Los gobiernos del Partido Popular siempre han sido más cautos, a la hora de pronunciarse sobre el Sáhara Occidental, que los del PSOE que a partir de 2007 manifestaron veladamente sus simpatías hacia la oferta de Marruecos de conceder una autonomía a esa antigua colonia española que renunciaría así a la independencia.

GARCIAMARGALLO

   En su primer viaje a Rabat, el miércoles pasado, el ministro de Asuntos Exteriores, José Manuel García-Margallo, quebró esa prudencia. Criticó abiertamente al diplomático estadounidense Christopher Ross, enviado personal del secretario general de la ONU, Ban Ki-moon, para el Sáhara desde 2009.

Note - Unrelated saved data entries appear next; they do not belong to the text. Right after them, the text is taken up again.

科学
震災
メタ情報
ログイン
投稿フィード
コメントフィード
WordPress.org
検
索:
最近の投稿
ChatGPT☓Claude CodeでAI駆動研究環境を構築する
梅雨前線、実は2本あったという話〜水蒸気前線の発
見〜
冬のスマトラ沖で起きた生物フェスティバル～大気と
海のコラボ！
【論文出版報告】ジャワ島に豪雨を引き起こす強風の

   “Sería bueno que avanzase en el dosier más rápido y se centrase en los temas centrales de ese dosier en vez de perderse en temas accesorios”,  declaró García-Margallo en una rueda de prensa con su homólogo marroquí Saaedin el Othmani. El ministro español aludía a que el mediador Ross ha convocado reuniones informales entre delegaciones de Marruecos y del Frente Polisario e intentó prioritariamente que ambas partes apliquen medidas de confianza antes de entrar de lleno en la negociación.

   Las autoridades de Marruecos retiraron el 17 de mayo su confianza a Ross porque su posición sobre el conflicto era “tendenciosa”. Les reprocharon, entre otras cosas, no haber puesto en marcha una negociación formal, un argumento compartido por García-Margallo en Rabat. De ahí que la prensa marroquí alabase sus palabras.

   En realidad, los marroquíes estaban más bien descontento con Rosss, según fuentes diplomáticas europeas, por su proyectada visita al Sáhara y último informe, elevado en abril a Ban Ki-moon, en el que acusaba a Marruecos de haber espiado a la Minurso (contingente de la ONU en el Sáhara) y de poner trabas al buen desarrollo de su misión. La iniciativa marroquí invalida definitivamente a Ross como mediador.

  Cuando Rabat le retiró su confianza hubo múltiples e inmediatas reacciones al margen de las consabidas soflamas de Argelia y del Polisario. Ban Ki-moon le reiteró varias veces su total apoyo –la última el 22 de junio-  así como EE UU, su patria. Francia, por su parte, se limitó a “tomar nota” de la decisión marroquí sin arremeter contra Ross ni dar la razón a Marruecos. García-Margallo sí se la dio, al menos parcialmente, el 20 de junio.

  Ha transcurrido más de un mes desde que se produjo la repudiación de Ross por Rabat hasta que, por fin, la diplomacia española ha reaccionado. Es verdad que el 23 de mayo el secretario de Estado de Asuntos Exteriores, Gonzalo de Benito, respondió en Nueva York a algunas preguntas sobre la repulsa a Ross, pero fue tan confuso que no se sabe lo que piensa.

   Ante los corresponsales de prensa españoles dio muestras, hablando castellano, de respaldar tibiamente a Ross, pero ante los marroquíes, a los que se dirigió en francés, el mediador de la ONU ya no contaba con su apoyo. El relato de las dos intervenciones de De Benito hecho por la web informativa estadounidense Inner City Press es entretenido.

   Cuando, en enero pasado, el presidente Mariano Rajoy viajó, por primera vez, a Rabat, reiteró sobre el Sáhara la tan socorrida frase: “Nosotros estamos con lo que diga la ONU”. Su secretario general, Ban Ki-moon, dice y repite que tiene plena confianza en Ross, pero García-Margallo cree que Marruecos tiene al menos una razón para desconfiar de él como mediador.